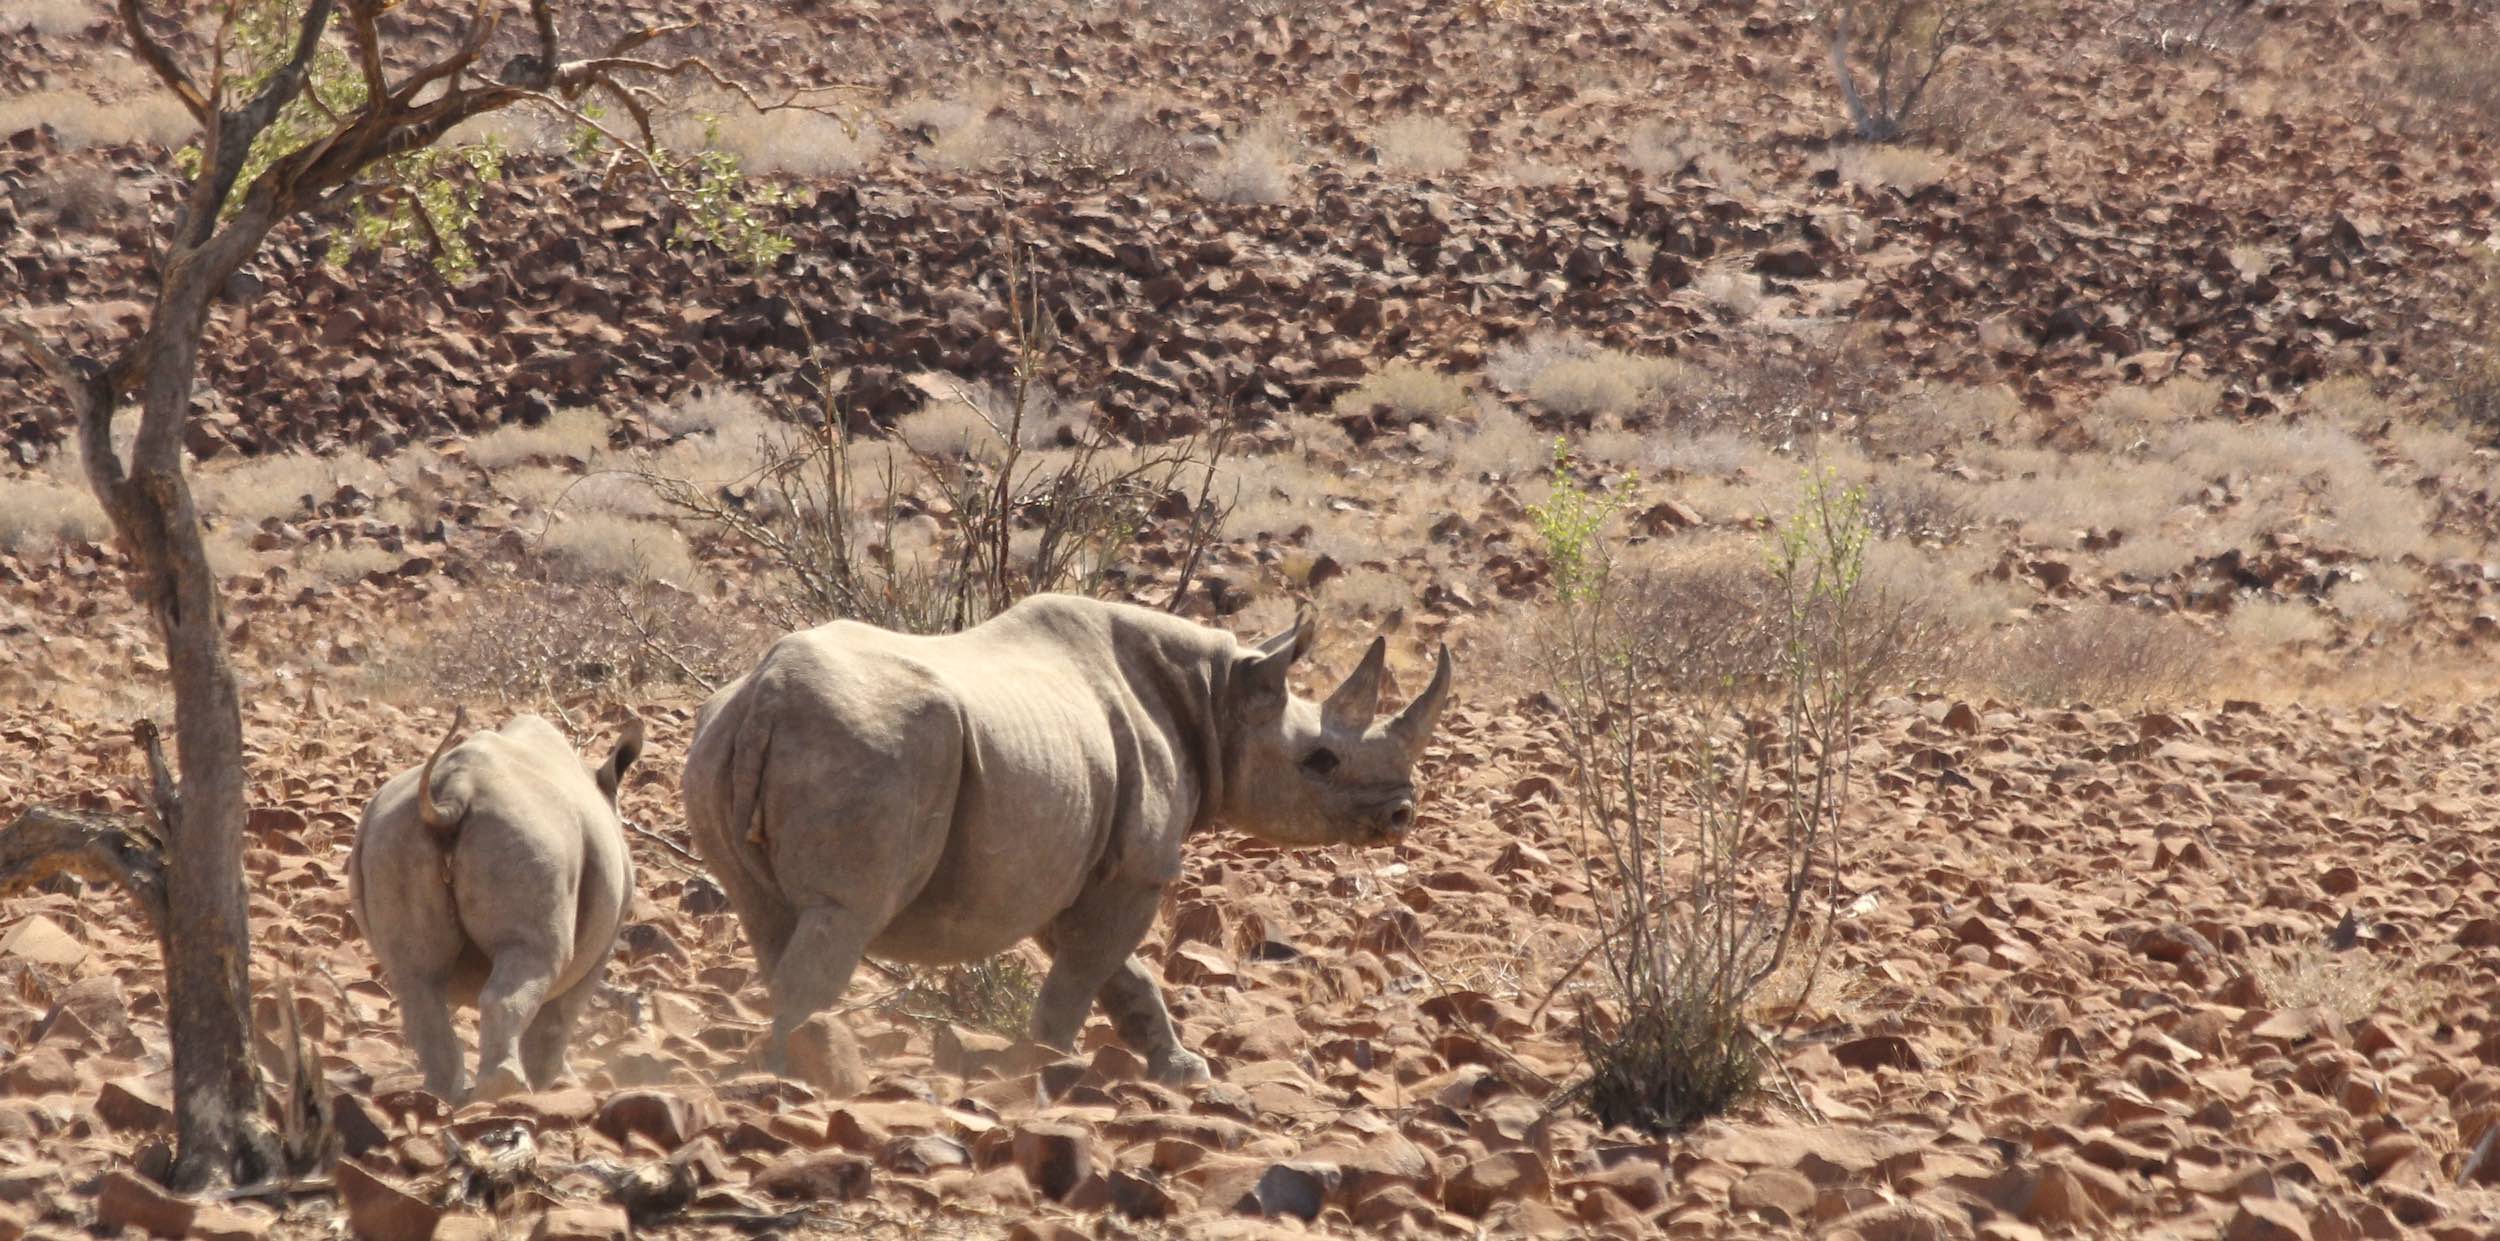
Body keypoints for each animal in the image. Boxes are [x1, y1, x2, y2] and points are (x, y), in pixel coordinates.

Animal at [350, 709, 642, 1102]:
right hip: (530, 836)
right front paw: (552, 1084)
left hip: (389, 833)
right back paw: (505, 1089)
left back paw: (445, 1095)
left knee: (416, 978)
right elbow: (560, 1016)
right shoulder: (601, 947)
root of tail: (456, 789)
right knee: (533, 958)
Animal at [683, 593, 1453, 1084]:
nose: (1401, 813)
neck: (1218, 700)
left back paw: (789, 1062)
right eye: (1321, 761)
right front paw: (1047, 1065)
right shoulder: (1138, 866)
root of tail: (768, 694)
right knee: (845, 913)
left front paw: (1184, 1071)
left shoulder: (1077, 859)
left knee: (769, 914)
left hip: (717, 734)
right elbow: (1086, 971)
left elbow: (1119, 972)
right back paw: (797, 1074)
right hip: (874, 747)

* * * * *

* BRIEF *
Find every line with "back" in the listing and state how many there are, nothing else.

* EXPECTED ANSWER *
4